Tuesday, April 21, 2015

A Pleasant Sunday in Buenos Aires

Sunday, April 19

We spent most of Sunday in the city center, called Microcentro by the locals.  Started off with coffee and pastries at the Cafe Tortoni, which has been around since 1858.  Good food and lovely old decor.
                                                      Nick Noshing at Cafe Tortoni

Thus fortified, we strolled over to the Plaza de Mayo, bordered by the Cathedral (1827), the Cabildo (1750's) and the Presidential Palace or Casa Rosada ("Pink House"), which either got its color as a symbol of the uniting of two political factions (one was "red" and the other "white") or because it was painted with bovine blood, a common practice  in the mid 19th Century.  The Plaza has a long history of hosting political activities and protests.
        The Pink House, with the Balcony where the Perons Would Address their Followers
                                                     Eva's Portrait at the Pink House
And Juan's

  Sunday Mass at the Cathedral.  Pope Francis Served Here Before
Becoming  Pope
                              Tomb of National Hero Jose de San Martin in the Cathedral
                                    Memorials and Protests of the Dirty War (1976-83) and the                                                                              "Disappeared",        Plaza de Mayo

We continued our Sunday stroll to the Gallerias Pacifico shopping center, located in an 1889 building with a domed ceiling covered with murals added during the Peron years.  The building contains three levels of shops and restaurants.

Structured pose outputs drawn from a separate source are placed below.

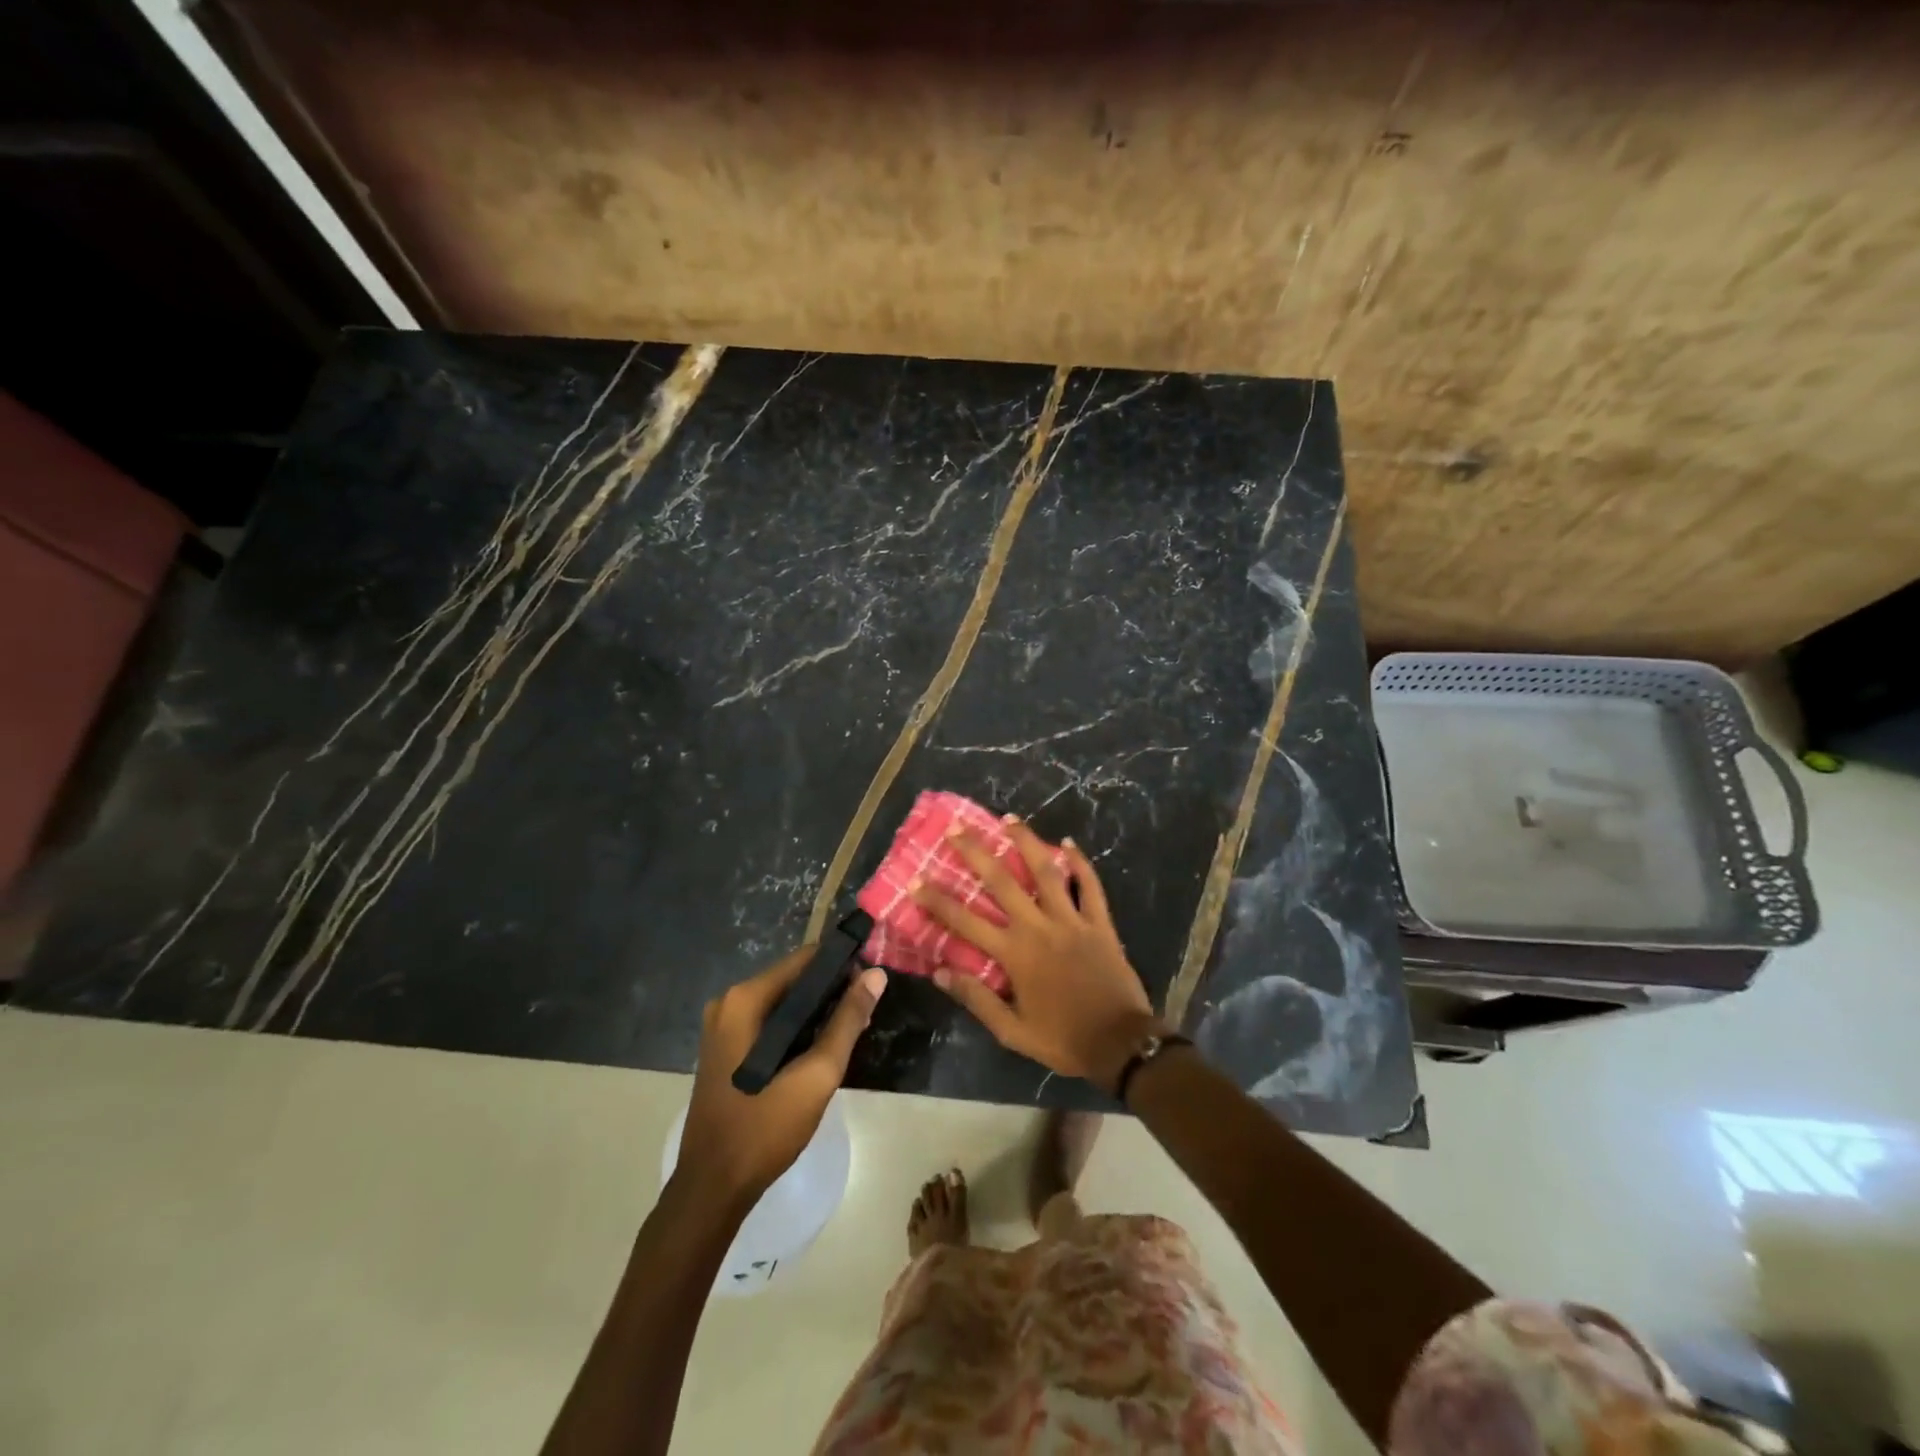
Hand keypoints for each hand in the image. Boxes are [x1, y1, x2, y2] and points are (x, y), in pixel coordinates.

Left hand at [678, 949, 887, 1208]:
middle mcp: (728, 1003)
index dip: (842, 964)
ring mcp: (722, 1027)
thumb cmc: (764, 1128)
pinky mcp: (725, 1049)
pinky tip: (822, 1049)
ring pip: (783, 1004)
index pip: (804, 959)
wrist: (712, 1189)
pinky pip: (769, 1024)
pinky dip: (796, 1029)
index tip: (872, 978)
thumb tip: (876, 975)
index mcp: (744, 1000)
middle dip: (832, 991)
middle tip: (867, 1011)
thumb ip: (847, 1021)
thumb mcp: (816, 1074)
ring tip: (854, 1030)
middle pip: (793, 980)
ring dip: (817, 1012)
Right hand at [913, 819, 1163, 1092]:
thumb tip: (940, 972)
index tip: (916, 881)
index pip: (965, 921)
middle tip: (956, 829)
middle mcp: (1039, 927)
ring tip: (1009, 819)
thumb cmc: (1063, 1039)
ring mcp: (1072, 920)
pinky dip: (1079, 863)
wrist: (1120, 1044)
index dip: (938, 900)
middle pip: (1002, 882)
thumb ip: (977, 999)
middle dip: (976, 853)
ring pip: (1046, 872)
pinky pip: (1089, 885)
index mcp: (1015, 954)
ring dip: (1026, 842)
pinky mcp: (1099, 922)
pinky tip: (1068, 843)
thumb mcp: (1012, 1032)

                                                               Gallerias Pacifico

We wanted to spend some time watching the Tango while in Buenos Aires, but most milongas, or tango dance halls, don't get going until 11 PM or so (when do they sleep?  No idea!)  We're still changing over from South African time, so staying out that late was really out of the question.  So we were pleased to discover a late Sunday afternoon tea dance where regular folks come to dance.  We'd strolled enough, so took a taxi to the Confiteria Ideal for a couple of interesting hours watching this intricate dance.  Some of the dancers were very, very good and the enthusiasm and obvious enjoyment made it a really fun event.  All of the women wore high-heeled strapped "tango shoes" - I think I'd find it difficult to walk across the room in them, let alone dance for hours!